(EXERCISE INPUT)
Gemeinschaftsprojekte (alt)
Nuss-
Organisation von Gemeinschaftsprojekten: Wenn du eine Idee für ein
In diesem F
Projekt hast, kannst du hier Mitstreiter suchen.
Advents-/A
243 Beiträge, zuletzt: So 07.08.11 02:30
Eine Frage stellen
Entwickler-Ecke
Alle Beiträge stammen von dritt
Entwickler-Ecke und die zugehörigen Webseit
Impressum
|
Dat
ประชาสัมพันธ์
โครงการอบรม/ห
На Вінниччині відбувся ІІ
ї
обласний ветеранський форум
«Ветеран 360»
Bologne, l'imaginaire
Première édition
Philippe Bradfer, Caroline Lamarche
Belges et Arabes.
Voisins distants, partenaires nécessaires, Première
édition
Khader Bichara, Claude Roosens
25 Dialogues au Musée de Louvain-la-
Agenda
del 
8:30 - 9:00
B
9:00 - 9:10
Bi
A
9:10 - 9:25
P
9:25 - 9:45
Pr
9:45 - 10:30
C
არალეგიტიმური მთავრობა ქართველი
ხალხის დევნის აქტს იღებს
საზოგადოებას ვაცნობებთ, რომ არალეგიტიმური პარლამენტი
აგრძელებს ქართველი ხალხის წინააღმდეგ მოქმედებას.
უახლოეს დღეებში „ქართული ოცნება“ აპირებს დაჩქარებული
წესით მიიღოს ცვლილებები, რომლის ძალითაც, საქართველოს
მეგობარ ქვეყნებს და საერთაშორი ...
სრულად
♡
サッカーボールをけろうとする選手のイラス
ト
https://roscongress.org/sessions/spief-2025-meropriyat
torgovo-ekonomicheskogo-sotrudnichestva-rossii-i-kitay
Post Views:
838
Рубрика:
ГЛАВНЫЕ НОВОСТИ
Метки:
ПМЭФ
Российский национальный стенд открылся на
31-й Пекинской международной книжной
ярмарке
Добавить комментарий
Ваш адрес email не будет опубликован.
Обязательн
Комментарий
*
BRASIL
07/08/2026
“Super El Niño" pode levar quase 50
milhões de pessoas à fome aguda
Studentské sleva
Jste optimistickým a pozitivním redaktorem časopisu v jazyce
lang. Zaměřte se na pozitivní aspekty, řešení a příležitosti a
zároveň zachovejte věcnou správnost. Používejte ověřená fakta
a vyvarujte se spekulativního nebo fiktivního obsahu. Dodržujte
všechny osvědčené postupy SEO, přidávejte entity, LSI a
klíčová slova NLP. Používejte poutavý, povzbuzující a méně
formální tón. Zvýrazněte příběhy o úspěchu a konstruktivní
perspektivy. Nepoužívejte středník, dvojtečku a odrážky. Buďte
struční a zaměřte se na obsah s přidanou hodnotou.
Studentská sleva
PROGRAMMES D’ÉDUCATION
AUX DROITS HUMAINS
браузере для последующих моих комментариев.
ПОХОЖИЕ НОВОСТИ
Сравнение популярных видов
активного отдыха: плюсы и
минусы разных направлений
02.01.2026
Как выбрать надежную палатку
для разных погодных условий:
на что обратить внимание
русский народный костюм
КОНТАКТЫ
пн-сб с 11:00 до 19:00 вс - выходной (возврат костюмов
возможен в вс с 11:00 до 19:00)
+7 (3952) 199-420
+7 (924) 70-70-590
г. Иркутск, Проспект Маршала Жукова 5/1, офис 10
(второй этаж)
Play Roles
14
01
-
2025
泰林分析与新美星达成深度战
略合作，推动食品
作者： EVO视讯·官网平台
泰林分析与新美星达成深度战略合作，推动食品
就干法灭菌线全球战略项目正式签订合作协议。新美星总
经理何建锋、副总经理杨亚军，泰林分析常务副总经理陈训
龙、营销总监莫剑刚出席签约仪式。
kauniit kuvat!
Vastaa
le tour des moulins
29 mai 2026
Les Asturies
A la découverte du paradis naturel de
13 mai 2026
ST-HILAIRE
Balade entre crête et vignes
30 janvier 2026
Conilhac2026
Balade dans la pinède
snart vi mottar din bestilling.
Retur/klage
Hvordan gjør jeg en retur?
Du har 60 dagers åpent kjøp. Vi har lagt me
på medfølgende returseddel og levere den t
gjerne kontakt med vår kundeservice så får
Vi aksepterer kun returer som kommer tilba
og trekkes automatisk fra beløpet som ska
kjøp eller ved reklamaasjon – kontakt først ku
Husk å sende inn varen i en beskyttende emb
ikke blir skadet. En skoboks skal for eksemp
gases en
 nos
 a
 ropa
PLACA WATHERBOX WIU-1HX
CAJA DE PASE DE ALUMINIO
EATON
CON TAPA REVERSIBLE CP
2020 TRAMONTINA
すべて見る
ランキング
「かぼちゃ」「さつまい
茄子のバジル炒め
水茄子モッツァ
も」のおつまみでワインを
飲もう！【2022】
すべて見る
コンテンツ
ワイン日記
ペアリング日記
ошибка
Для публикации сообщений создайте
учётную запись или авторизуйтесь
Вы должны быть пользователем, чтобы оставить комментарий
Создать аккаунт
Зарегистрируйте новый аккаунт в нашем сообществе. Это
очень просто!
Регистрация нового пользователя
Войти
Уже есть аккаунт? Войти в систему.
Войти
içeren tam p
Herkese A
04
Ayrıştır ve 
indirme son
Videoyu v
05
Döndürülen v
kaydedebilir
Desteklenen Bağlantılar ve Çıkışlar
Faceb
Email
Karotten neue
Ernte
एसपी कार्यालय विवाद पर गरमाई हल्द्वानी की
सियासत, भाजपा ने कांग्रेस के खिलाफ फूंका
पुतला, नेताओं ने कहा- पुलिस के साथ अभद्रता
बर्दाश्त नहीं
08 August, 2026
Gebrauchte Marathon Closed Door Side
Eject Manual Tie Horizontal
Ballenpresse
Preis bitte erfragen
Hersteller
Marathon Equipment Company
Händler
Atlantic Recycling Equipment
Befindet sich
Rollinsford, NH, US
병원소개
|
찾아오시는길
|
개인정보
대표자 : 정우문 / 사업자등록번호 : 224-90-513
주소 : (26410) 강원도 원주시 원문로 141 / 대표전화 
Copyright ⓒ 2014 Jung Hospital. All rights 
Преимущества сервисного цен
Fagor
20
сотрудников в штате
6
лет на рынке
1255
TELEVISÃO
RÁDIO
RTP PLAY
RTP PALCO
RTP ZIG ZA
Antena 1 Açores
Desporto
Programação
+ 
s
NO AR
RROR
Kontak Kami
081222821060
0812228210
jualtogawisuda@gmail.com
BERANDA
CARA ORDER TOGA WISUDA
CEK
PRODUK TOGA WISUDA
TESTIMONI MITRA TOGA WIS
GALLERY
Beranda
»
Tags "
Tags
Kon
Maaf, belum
(End EXERCISE INPUT)
DIRECTIVE: The lines above, starting at the one with "Jste optimistickým a" and ending at the one with "Conilhac2026", are the only ones to return, exactly as written.

ANSWER BOX:
Jste optimistickým a pozitivním redaktorem časopisu v jazyce
lang. Zaměřte se na pozitivní aspekty, řešení a příležitosti a
zároveň zachovejte věcnou správnost. Používejte ověřená fakta
a vyvarujte se spekulativního nebo fiktivního obsahu. Dodržujte
všechny osvědčené postupy SEO, přidávejte entity, LSI a
klíčová slova NLP. Používejte poutavý, povzbuzující a méně
formální tón. Zvýrazněte příběhy o úspěchu a konstruktivní
perspektivy. Nepoužívejte středník, dvojtečku a odrážky. Buďte
struční a zaměřte se na obsah s přidanou hodnotou.
Studentská sleva
PROGRAMMES D’ÉDUCATION
AUX DROITS HUMAINS
браузере для последующих моих комментариев.
ПОХОЖИЕ НОВОСТИ
Сравнение популярных видов
активного отдыха: плюсы и
минусы разных направлений
02.01.2026
Как выбрать надежную палатку
для разных погодных условий:
на что обратить внимание
русский народный костюм
КОНТАКТЫ
пн-сб с 11:00 до 19:00 вс - выходной (возврат костюмов
возможен в вс с 11:00 до 19:00)
+7 (3952) 199-420
+7 (924) 70-70-590
г. Иркутск, Проспект Маршала Жукова 5/1, офис 10
(второй этаж)
Play Roles
14
01
-
2025
泰林分析与新美星达成深度战
略合作，推动食品
作者： EVO视讯·官网平台
泰林分析与新美星达成深度战略合作，推动食品
就干法灭菌线全球战略项目正式签订合作协议。新美星总
经理何建锋、副总经理杨亚军，泰林分析常务副总经理陈训
龙、营销总监莫剑刚出席签约仪式。
kauniit kuvat!
Vastaa
le tour des moulins
29 mai 2026
Les Asturies
A la découverte du paradis naturel de
13 mai 2026
ST-HILAIRE
Balade entre crête et vignes
30 janvier 2026
Conilhac2026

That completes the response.